Getting good information to farmers can be a challenge at the best of times in Ghana, where extension agents have hundreds of farmers to reach over huge distances. But it’s a challenge both Farm Radio International and the Government of Ghana are working together to solve.
In Ghana, extension agents are employed by the Ministry of Food and Agriculture, known colloquially as MoFA, to travel to farming communities to advise farmers on the latest agricultural information. They keep farmers up to date on farming techniques and technologies, and advise farmers on any challenges they might be experiencing in their fields.
Still, it’s not always easy to reach farmers. Many live down washed out roads and on any given day might be at the market, or tending their fields when an extension agent stops by.
Additionally, every extension agent in Ghana is responsible for informing nearly 2,500 farmers, according to MoFA. That means they might not make it back to a community for a long time.
“That is a herculean task for any extension officer to do,” said Theophilus Osei-Owusu, director of the Directorate of Extension Services in Ghana.
A new path for extension
A new agreement between Farm Radio International and the MoFA and the Directorate of Agricultural Extension Services in Ghana, aims to change that.
Farm Radio and MoFA will be working together to create a high-quality digital agricultural advisory service that connects farmers with agricultural extension agents through the use of radio and mobile phone technology.
“Once we employ the use of radio and other digital tools we should be able to bridge this gap together,” said Theophilus.
Radio allows extension agents to reach thousands of farmers at once and on a regular basis — farmers they might not be able to reach more than once a year in person. Call-in programs also allow the agents to answer any specific questions the farmers may have.
The agreement sets out how Farm Radio and MoFA will collaborate in the development of a strategy for sustainable, nation-wide digital agricultural advisory services.
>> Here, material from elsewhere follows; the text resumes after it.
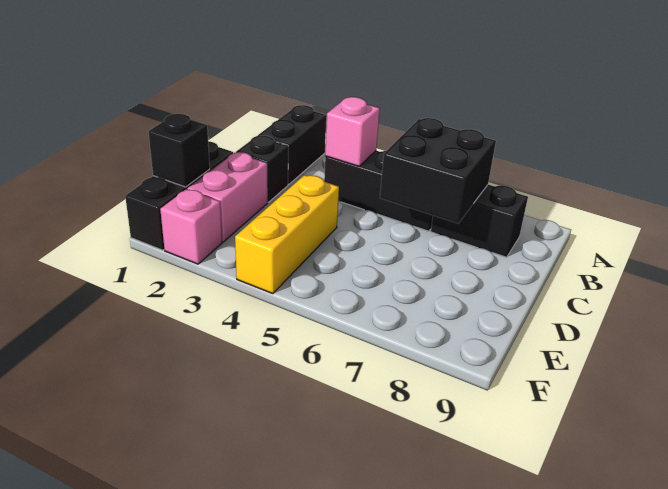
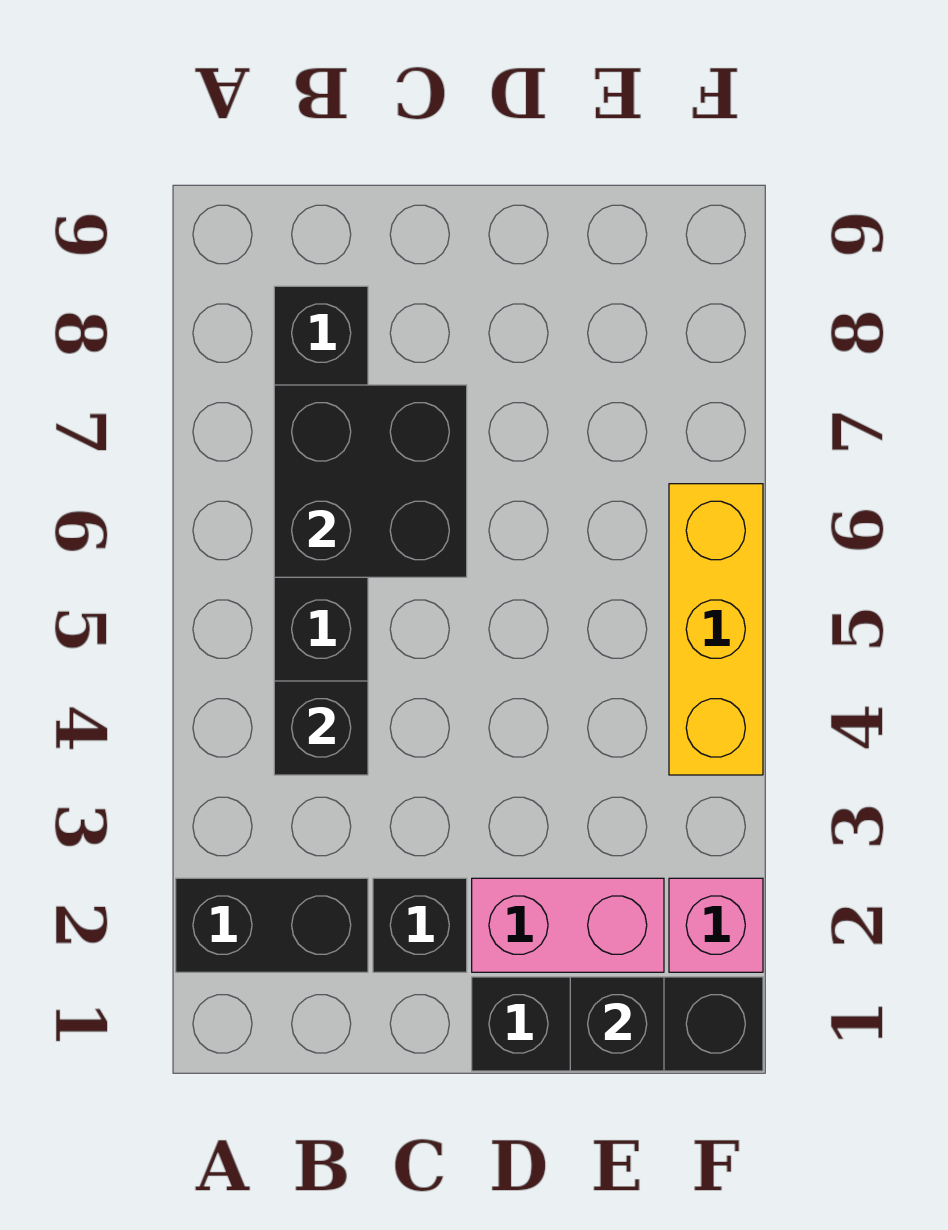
pink 1x1 brick [325,97,380,166] -> black 1x1 brick [274,681,368,775]
yellow 1x3 brick [235,175,339,294] -> yellow 1x3 brick turned to [669,484,763,775]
Radio stations will serve as digital agricultural advisory hubs, hosting extension agents, in this case known as “Digital Advisory Officers,” and creating long-term interactive agricultural radio programs reaching farmers over the airwaves. Other value chain actors, including private businesses and support along the way will also be involved.
Working together for food security
“It’s really a landmark agreement for us and it spells out the ways we will work together in developing strong digital agricultural advisory services,” said Kevin Perkins, Farm Radio’s executive director. “Radio and other ICTs together can provide the majority of farmers in Ghana with the important information and advisory services that they need.”
Theophilus said that the agreement was an important step in getting improved technologies to small-scale farmers.
“With these technologies and innovations they should be able to do what they are doing better, produce more, sell more and then improve their livelihoods.
“In that way they will also be contributing to our country’s food and nutrition security.”